§ Input data:
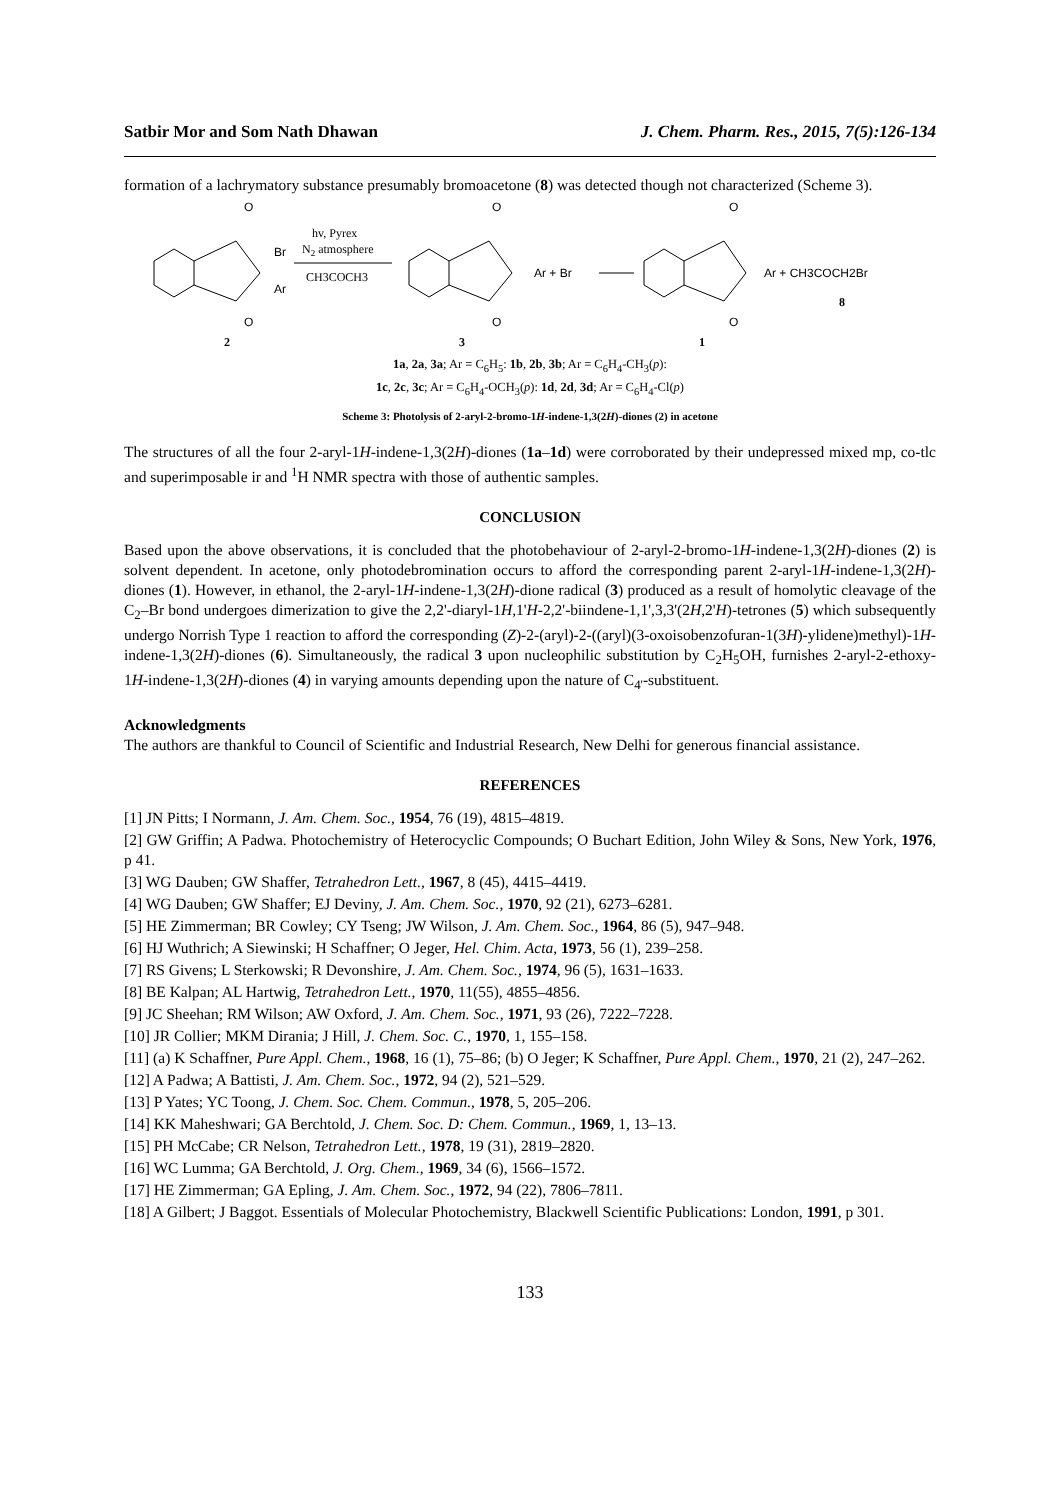Satbir Mor and Som Nath Dhawan J. Chem. Pharm. Res., 2015, 7(5):126-134
formation of a lachrymatory substance presumably bromoacetone (8) was detected though not characterized (Scheme 3).
O
O
Br
Ar
2
hv, Pyrex
N2 atmosphere
CH3COCH3
O
O
Ar + Br
3
O
O
Ar + CH3COCH2Br
8
1
1a, 2a, 3a; Ar = C<sub>6</sub>H<sub>5</sub>: 1b, 2b, 3b; Ar = C<sub>6</sub>H<sub>4</sub>-CH<sub>3</sub>(p):
1c, 2c, 3c; Ar = C<sub>6</sub>H<sub>4</sub>-OCH<sub>3</sub>(p): 1d, 2d, 3d; Ar = C<sub>6</sub>H<sub>4</sub>-Cl(p)
Scheme 3: Photolysis of 2-aryl-2-bromo-1H-indene-1,3(2H)-diones (2) in acetone
The structures of all the four 2-aryl-1H-indene-1,3(2H)-diones (1a–1d) were corroborated by their undepressed mixed mp, co-tlc and superimposable ir and <sup>1</sup>H NMR spectra with those of authentic samples.
CONCLUSION
Based upon the above observations, it is concluded that the photobehaviour of 2-aryl-2-bromo-1H-indene-1,3(2H)-diones (2) is solvent dependent. In acetone, only photodebromination occurs to afford the corresponding parent 2-aryl-1H-indene-1,3(2H)-diones (1). However, in ethanol, the 2-aryl-1H-indene-1,3(2H)-dione radical (3) produced as a result of homolytic cleavage of the C<sub>2</sub>–Br bond undergoes dimerization to give the 2,2'-diaryl-1H,1'H-2,2'-biindene-1,1',3,3'(2H,2'H)-tetrones (5) which subsequently undergo Norrish Type 1 reaction to afford the corresponding (Z)-2-(aryl)-2-((aryl)(3-oxoisobenzofuran-1(3H)-ylidene)methyl)-1H-indene-1,3(2H)-diones (6). Simultaneously, the radical 3 upon nucleophilic substitution by C<sub>2</sub>H<sub>5</sub>OH, furnishes 2-aryl-2-ethoxy-1H-indene-1,3(2H)-diones (4) in varying amounts depending upon the nature of C<sub>4'</sub>-substituent.
Acknowledgments
The authors are thankful to Council of Scientific and Industrial Research, New Delhi for generous financial assistance.
REFERENCES
[1] JN Pitts; I Normann, J. Am. Chem. Soc., 1954, 76 (19), 4815–4819.
[2] GW Griffin; A Padwa. Photochemistry of Heterocyclic Compounds; O Buchart Edition, John Wiley & Sons, New York, 1976, p 41.
[3] WG Dauben; GW Shaffer, Tetrahedron Lett., 1967, 8 (45), 4415–4419.
[4] WG Dauben; GW Shaffer; EJ Deviny, J. Am. Chem. Soc., 1970, 92 (21), 6273–6281.
[5] HE Zimmerman; BR Cowley; CY Tseng; JW Wilson, J. Am. Chem. Soc., 1964, 86 (5), 947–948.
[6] HJ Wuthrich; A Siewinski; H Schaffner; O Jeger, Hel. Chim. Acta, 1973, 56 (1), 239–258.
[7] RS Givens; L Sterkowski; R Devonshire, J. Am. Chem. Soc., 1974, 96 (5), 1631–1633.
[8] BE Kalpan; AL Hartwig, Tetrahedron Lett., 1970, 11(55), 4855–4856.
[9] JC Sheehan; RM Wilson; AW Oxford, J. Am. Chem. Soc., 1971, 93 (26), 7222–7228.
[10] JR Collier; MKM Dirania; J Hill, J. Chem. Soc. C., 1970, 1, 155–158.
[11] (a) K Schaffner, Pure Appl. Chem., 1968, 16 (1), 75–86; (b) O Jeger; K Schaffner, Pure Appl. Chem., 1970, 21 (2), 247–262.
[12] A Padwa; A Battisti, J. Am. Chem. Soc., 1972, 94 (2), 521–529.
[13] P Yates; YC Toong, J. Chem. Soc. Chem. Commun., 1978, 5, 205–206.
[14] KK Maheshwari; GA Berchtold, J. Chem. Soc. D: Chem. Commun., 1969, 1, 13–13.
[15] PH McCabe; CR Nelson, Tetrahedron Lett., 1978, 19 (31), 2819–2820.
[16] WC Lumma; GA Berchtold, J. Org. Chem., 1969, 34 (6), 1566–1572.
[17] HE Zimmerman; GA Epling, J. Am. Chem. Soc., 1972, 94 (22), 7806–7811.
[18] A Gilbert; J Baggot. Essentials of Molecular Photochemistry, Blackwell Scientific Publications: London, 1991, p 301.
133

§ Task requirements: Your copy should match the entries above exactly and contain no pictures.

§ Exercise output:
Satbir Mor and Som Nath Dhawan J. Chem. Pharm. Res., 2015, 7(5):126-134
formation of a lachrymatory substance presumably bromoacetone (8) was detected though not characterized (Scheme 3).
O
O
Br
Ar
2
hv, Pyrex
N2 atmosphere
CH3COCH3
O
O
Ar + Br
3
O
O
Ar + CH3COCH2Br
8
1
1a, 2a, 3a; Ar = C<sub>6</sub>H<sub>5</sub>: 1b, 2b, 3b; Ar = C<sub>6</sub>H<sub>4</sub>-CH<sub>3</sub>(p):
1c, 2c, 3c; Ar = C<sub>6</sub>H<sub>4</sub>-OCH<sub>3</sub>(p): 1d, 2d, 3d; Ar = C<sub>6</sub>H<sub>4</sub>-Cl(p)
Scheme 3: Photolysis of 2-aryl-2-bromo-1H-indene-1,3(2H)-diones (2) in acetone
The structures of all the four 2-aryl-1H-indene-1,3(2H)-diones (1a–1d) were corroborated by their undepressed mixed mp, co-tlc and superimposable ir and <sup>1</sup>H NMR spectra with those of authentic samples.
CONCLUSION
Based upon the above observations, it is concluded that the photobehaviour of 2-aryl-2-bromo-1H-indene-1,3(2H)-diones (2) is solvent dependent. In acetone, only photodebromination occurs to afford the corresponding parent 2-aryl-1H-indene-1,3(2H)-diones (1). However, in ethanol, the 2-aryl-1H-indene-1,3(2H)-dione radical (3) produced as a result of homolytic cleavage of the C<sub>2</sub>–Br bond undergoes dimerization to give the 2,2'-diaryl-1H,1'H-2,2'-biindene-1,1',3,3'(2H,2'H)-tetrones (5) which subsequently undergo Norrish Type 1 reaction to afford the corresponding (Z)-2-(aryl)-2-((aryl)(3-oxoisobenzofuran-1(3H)-ylidene)methyl)-1H-indene-1,3(2H)-diones (6). Simultaneously, the radical 3 upon nucleophilic substitution by C<sub>2</sub>H<sub>5</sub>OH, furnishes 2-aryl-2-ethoxy-1H-indene-1,3(2H)-diones (4) in varying amounts depending upon the nature of C<sub>4'</sub>-substituent.
Acknowledgments
The authors are thankful to Council of Scientific and Industrial Research, New Delhi for generous financial assistance.
REFERENCES
[1] JN Pitts; I Normann, J. Am. Chem. Soc., 1954, 76 (19), 4815–4819.
[2] GW Griffin; A Padwa. Photochemistry of Heterocyclic Compounds; O Buchart Edition, John Wiley & Sons, New York, 1976, p 41.
[3] WG Dauben; GW Shaffer, Tetrahedron Lett., 1967, 8 (45), 4415–4419.
[4] WG Dauben; GW Shaffer; EJ Deviny, J. Am. Chem. Soc., 1970, 92 (21), 6273–6281.
[5] HE Zimmerman; BR Cowley; CY Tseng; JW Wilson, J. Am. Chem. Soc., 1964, 86 (5), 947–948.
[6] HJ Wuthrich; A Siewinski; H Schaffner; O Jeger, Hel. Chim. Acta, 1973, 56 (1), 239–258.
[7] RS Givens; L Sterkowski; R Devonshire, J. Am. Chem. Soc., 1974, 96 (5), 1631–1633.
[8] BE Kalpan; AL Hartwig, Tetrahedron Lett., 1970, 11(55), 4855–4856.
[9] JC Sheehan; RM Wilson; AW Oxford, J. Am. Chem. Soc., 1971, 93 (26), 7222–7228.
[10] JR Collier; MKM Dirania; J Hill, J. Chem. Soc. C., 1970, 1, 155–158.
[11] (a) K Schaffner, Pure Appl. Chem., 1968, 16 (1), 75–86; (b) O Jeger; K Schaffner, Pure Appl. Chem., 1970, 21 (2), 247–262.
[12] A Padwa; A Battisti, J. Am. Chem. Soc., 1972, 94 (2), 521–529.
[13] P Yates; YC Toong, J. Chem. Soc. Chem. Commun., 1978, 5, 205–206.
[14] KK Maheshwari; GA Berchtold, J. Chem. Soc. D: Chem. Commun., 1969, 1, 13–13.
[15] PH McCabe; CR Nelson, Tetrahedron Lett., 1978, 19 (31), 2819–2820.
[16] WC Lumma; GA Berchtold, J. Org. Chem., 1969, 34 (6), 1566–1572.
[17] HE Zimmerman; GA Epling, J. Am. Chem. Soc., 1972, 94 (22), 7806–7811.
[18] A Gilbert; J Baggot. Essentials of Molecular Photochemistry, Blackwell Scientific Publications: London, 1991, p 301.
133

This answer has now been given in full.